Sample clustering in Isatis.neo has proven to be efficient with big datasets

Posted on
Tagged Mining, , , , , , ,

Isatis.neo quickly groups borehole samples into homogeneous classes (e.g., facies, geological or mining domains) in an automatic way. Those who have seen the tool run qualifies it as impressive.


Classifying samples into geological domains is a fastidious and somewhat subjective step in geological modeling. Geovariances and Mines Paris Tech have developed a combination of Geostatistical Hierarchical Clustering (‘GHC’) and Support Vector Machine (‘SVM’) to reduce the subjectivity and improve the productivity of that crucial step of MRE. In particular, updating an existing sample classification occurs in a shorter time than traditional methods with more flexibility and dynamism.

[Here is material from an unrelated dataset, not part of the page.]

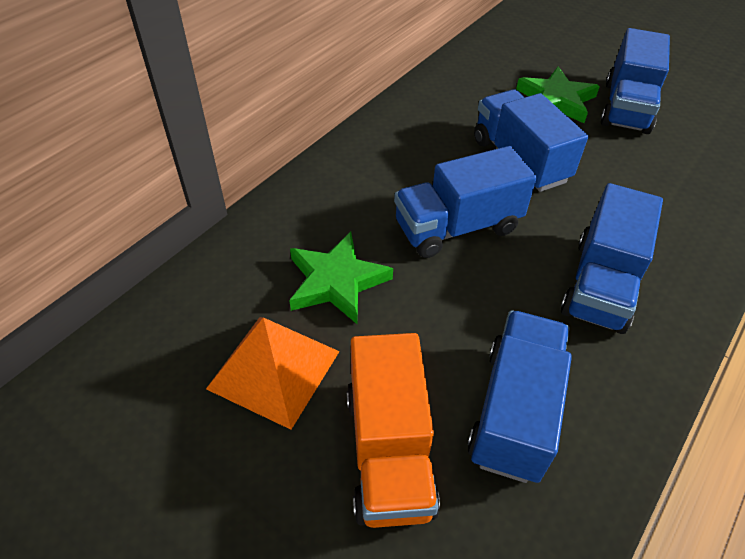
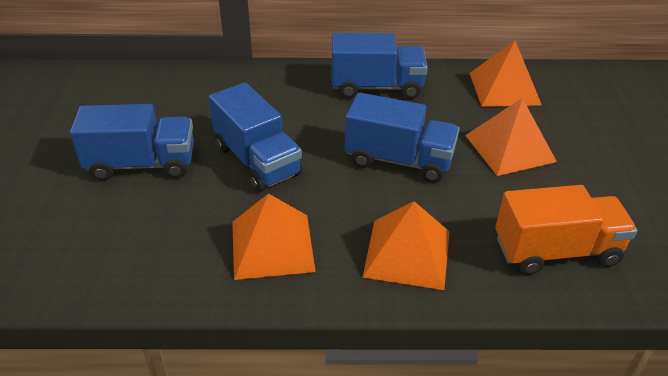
blue truck: 5 -> 4
green star: 2 -> 0
orange pyramid: 1 -> 4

GHC is a clustering algorithm that respects the spatial connectivity of data, forming subsets according to the degree of similarity between samples, eventually assigning a domain to each sample. SVM is a machine learning algorithm used when working with big data sets. In the first step, a fraction of the samples are classified using GHC, and in the second step, the remaining samples are classified using SVM supervised by the result of the first classification. Using hybrid classification speeds up the classification procedure.

Geovariances has tested GHC and SVM algorithms for fast and flexible sample classification with updating capacities with an actual 3D data set, which BHP Billiton kindly provided. The case study dataset consists of about 2.120 vertical drill holes, with 114.842 samples and 45 variables.

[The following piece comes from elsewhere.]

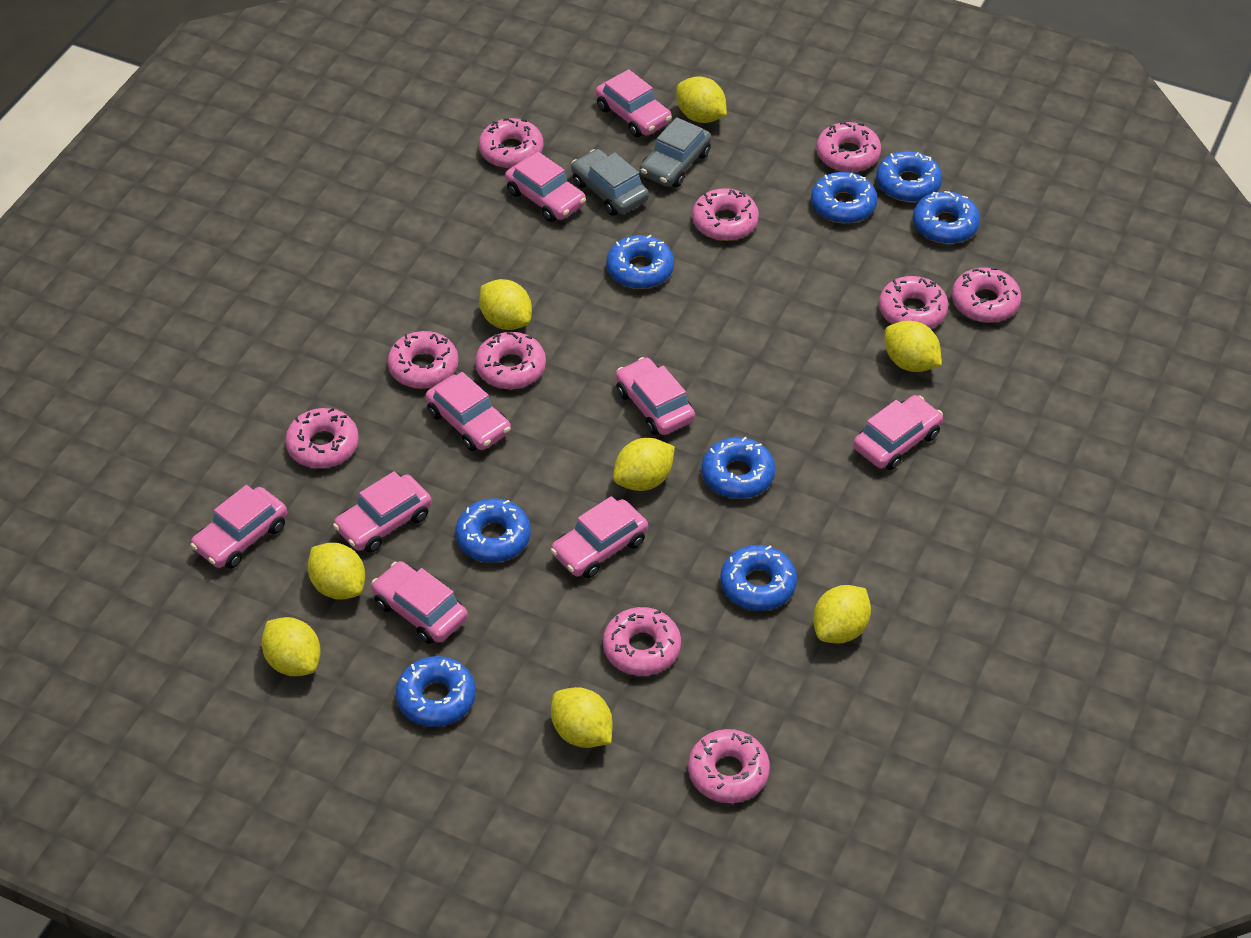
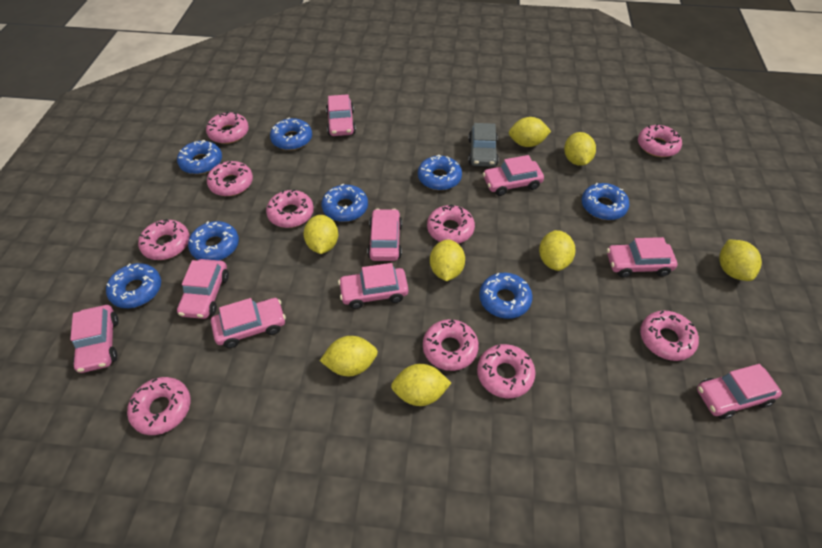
grey car: 2 -> 1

To begin with, a first drill hole campaign (65.468 samples) was taken into account. The dissimilarity between the samples is based on five numerical variables (Fe, Al2O3, SiO2, and spectral measurements of hematite and goethite) and a categorical variable (weathering). A weight was attributed to each variable based on its relevance to the overall domaining rationale. Post-processing tools were used to smooth the output (variable with a given domain assigned to each sample).

In a second time, a second campaign (49.374 samples) with additional data information was added and classification was updated using SVM with the same weights.

Geostatistical Hierarchical Clustering and Support Vector Machine techniques give similar results to manual classification for both campaigns, but they have the added benefits of being able to integrate many variables (such as grade, structural data, lithology, etc.) easily and update quickly and flawlessly with new data.